BEGIN

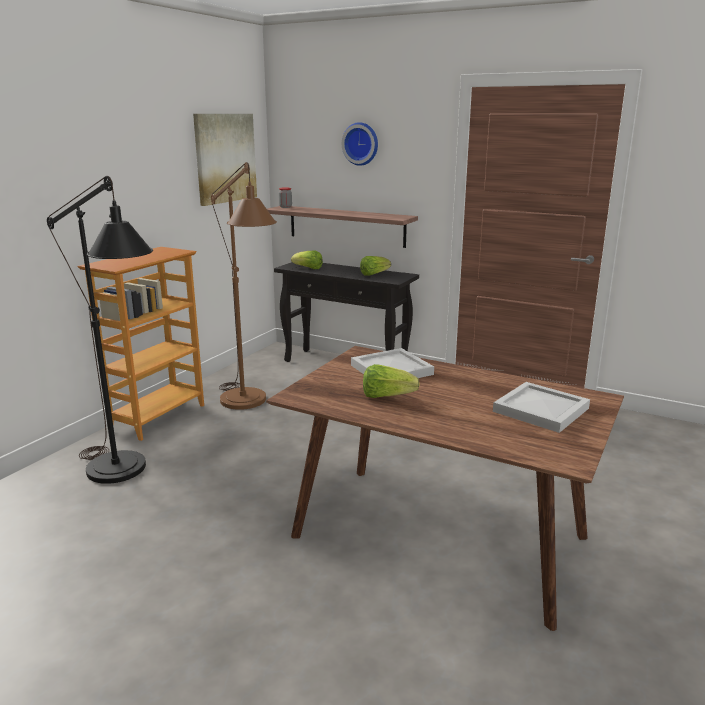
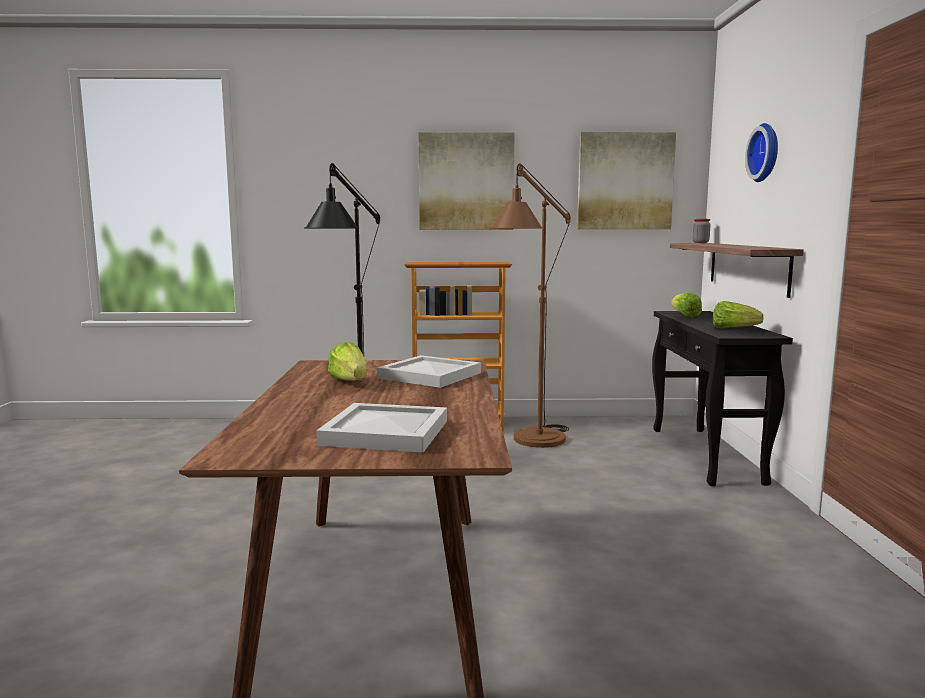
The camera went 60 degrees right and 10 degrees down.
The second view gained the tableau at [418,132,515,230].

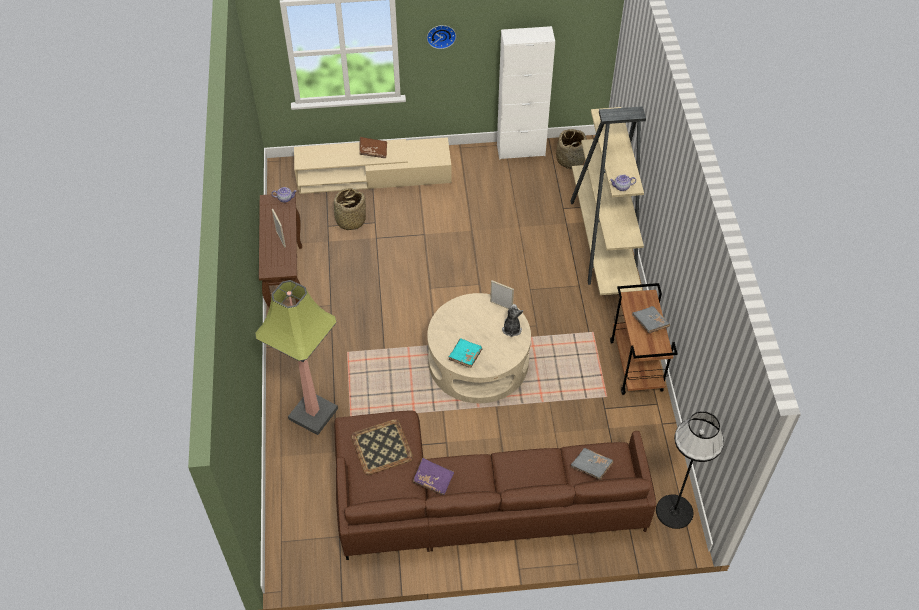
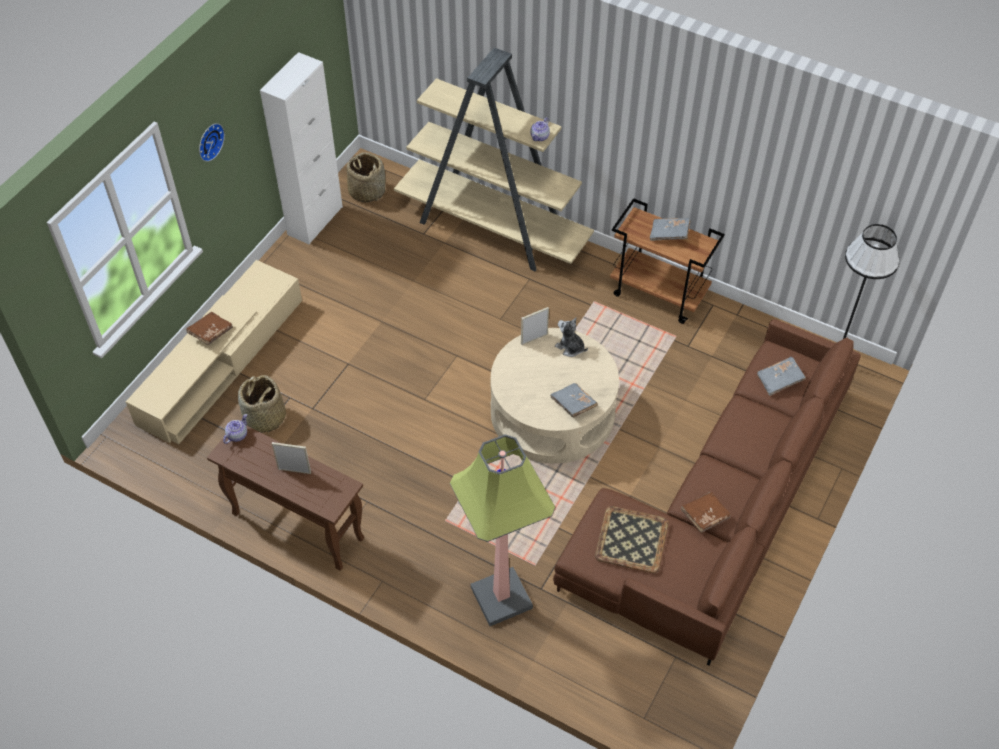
The camera went 55 degrees left and 0 degrees up.
What was the livre/violet at [413,458,454,495] turned into the livre/marron at [681,492,731,533].
What was the livre/turquoise at [448,339,482,368] turned into the livre/gris at [550,383,598,418].

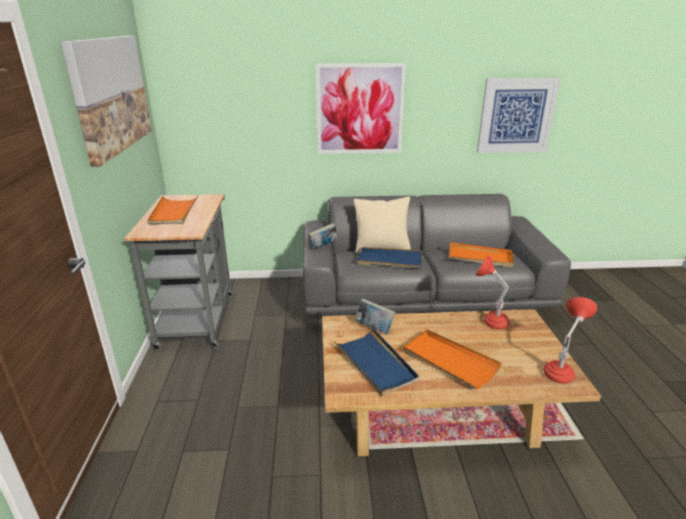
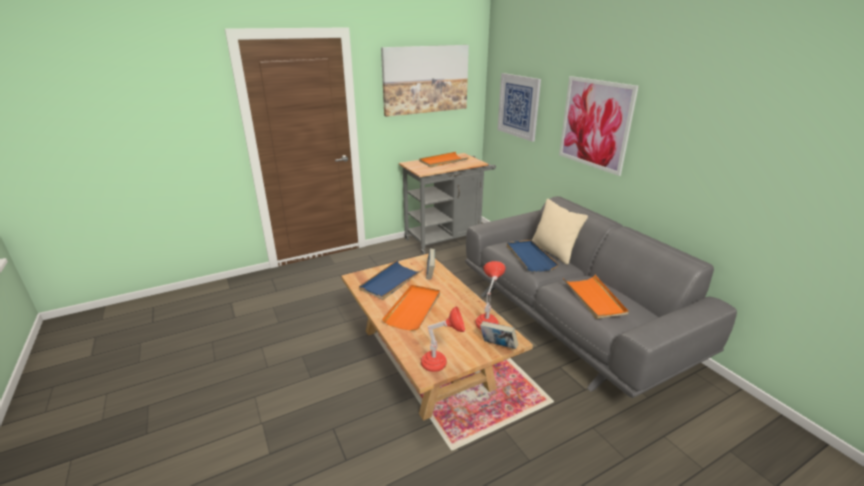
The camera went 65 degrees right and 0 degrees up.
The livre ended up elsewhere, having gone from [308,223,337,250] to [480,321,518,349].
The tableau ended up elsewhere, having gone from [477,78,560,153] to [498,73,541,142].

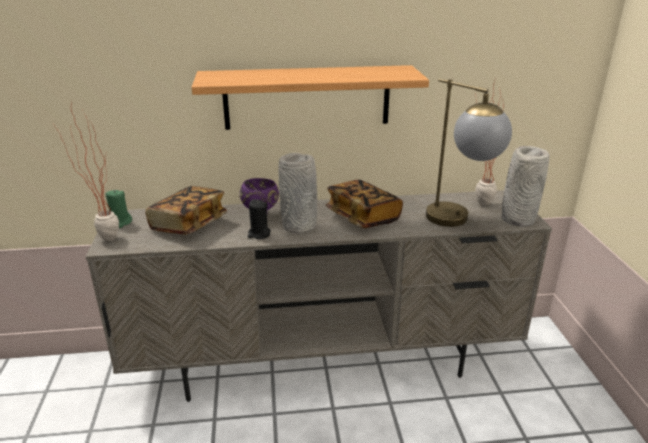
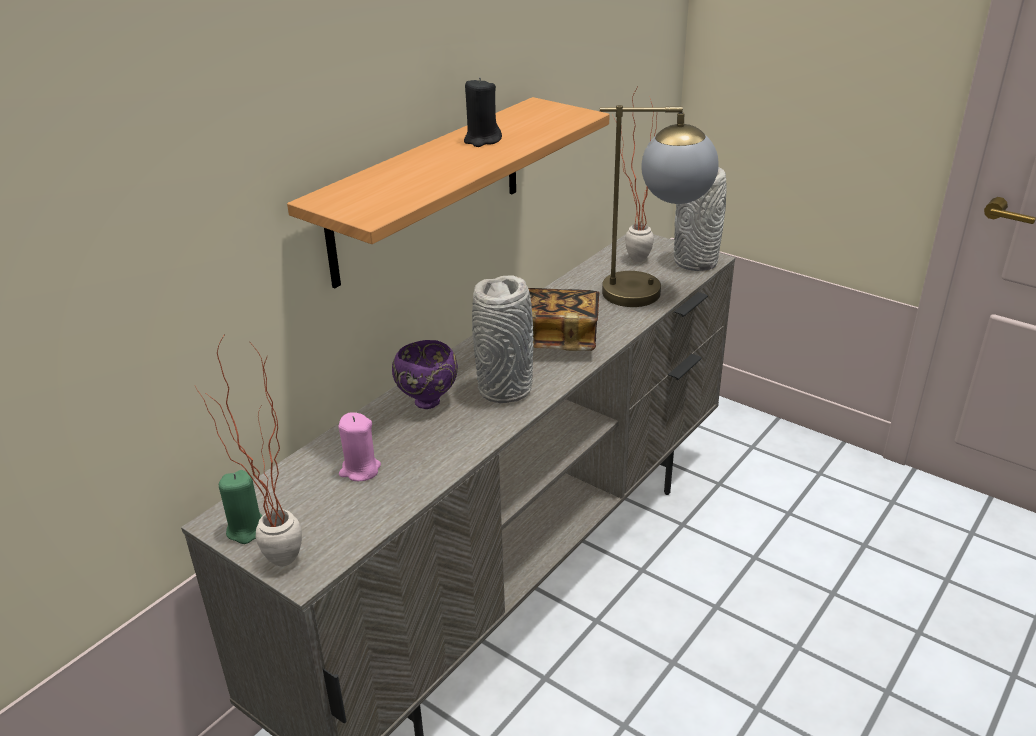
The camera went 45 degrees left and 5 degrees up.
The bougie/noir ended up elsewhere, having gone from [248,199,271,239] to [464,77,502,147].
Where the livre stood at [145,186,227,235], the bougie/rose came to stand at [339,412,381,481].

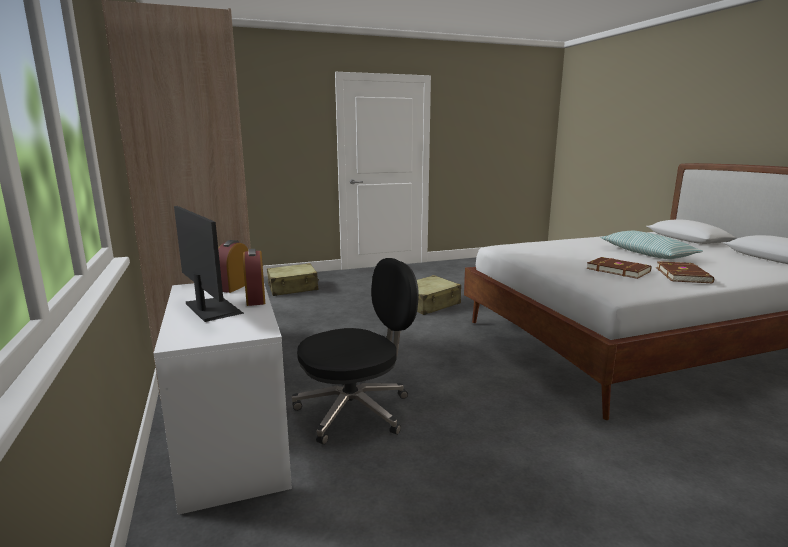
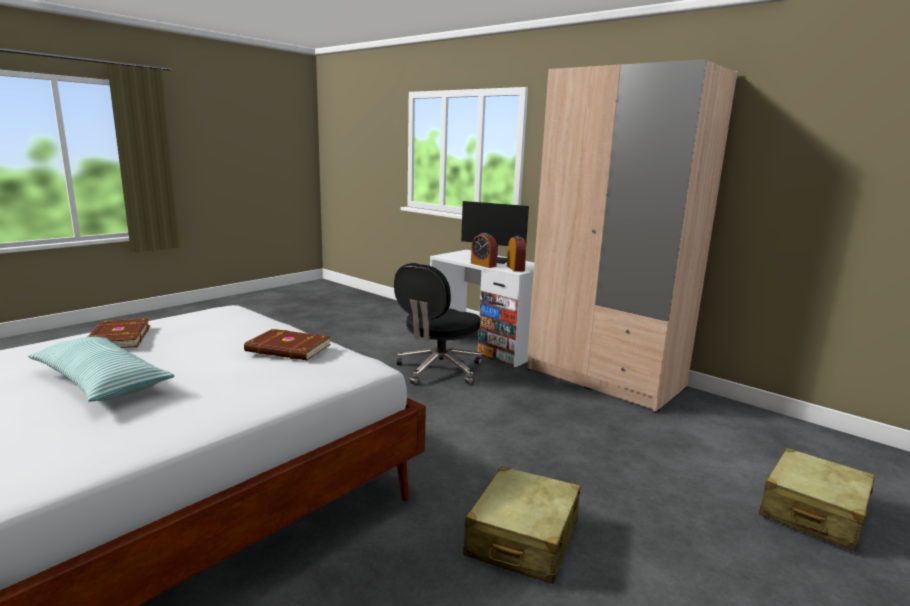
The camera went 150 degrees right and 0 degrees up.
The livre/marron ended up elsewhere, having gone from [586,257,652,279] to [244,329,331,360].

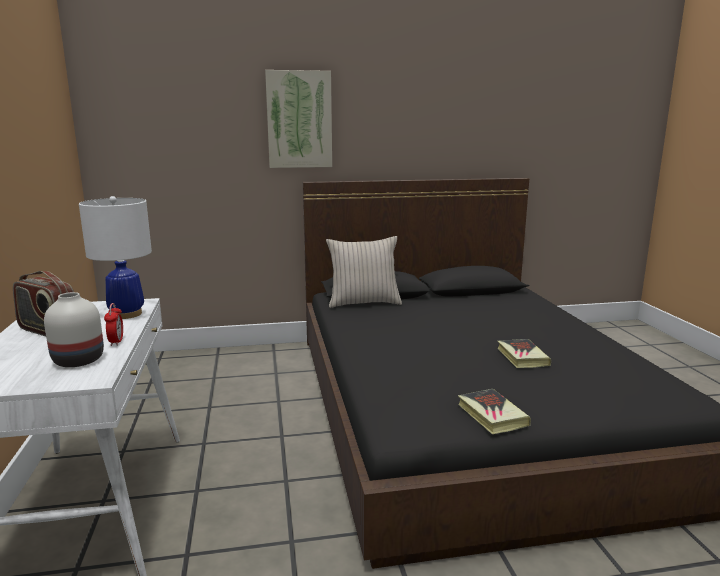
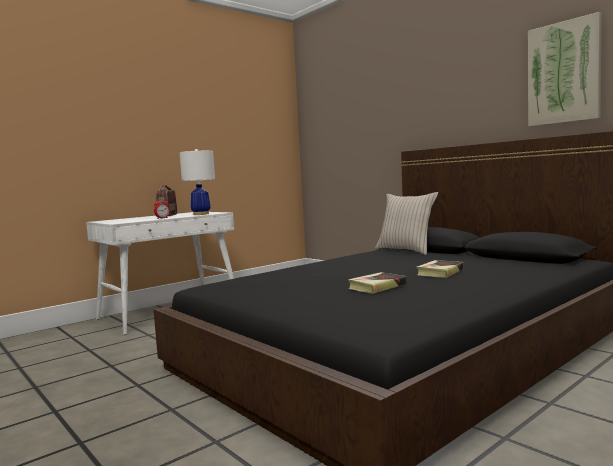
The camera went 60 degrees right and 10 degrees down.
The second view lost the vase/blanc at [44,292,104,367].
The tableau ended up elsewhere, having gone from [265,70,332,168] to [528,12,602,127].
The livre ended up elsewhere, having gone from [458,389,531,434] to [417,260,464,278].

END

What the exercise asks >> Pictures must be left out. Repeat exactly the lines from the one containing "The livre ended up elsewhere, having gone from [308,223,337,250]" through the final line of the data.

Task result >>
The livre ended up elsewhere, having gone from [308,223,337,250] to [480,321,518,349].
The tableau ended up elsewhere, having gone from [477,78,560,153] to [498,73,541,142].

The camera went 45 degrees left and 5 degrees up.
The bougie/noir ended up elsewhere, having gone from [248,199,271,239] to [464,77,502,147].
Where the livre stood at [145,186,227,235], the bougie/rose came to stand at [339,412,381,481].

The camera went 150 degrees right and 0 degrees up.
The livre/marron ended up elsewhere, having gone from [586,257,652,279] to [244,329,331,360].

The camera went 60 degrees right and 10 degrees down.
The second view lost the vase/blanc at [44,292,104,367].
The tableau ended up elsewhere, having gone from [265,70,332,168] to [528,12,602,127].
The livre ended up elsewhere, having gone from [458,389,531,434] to [417,260,464,278].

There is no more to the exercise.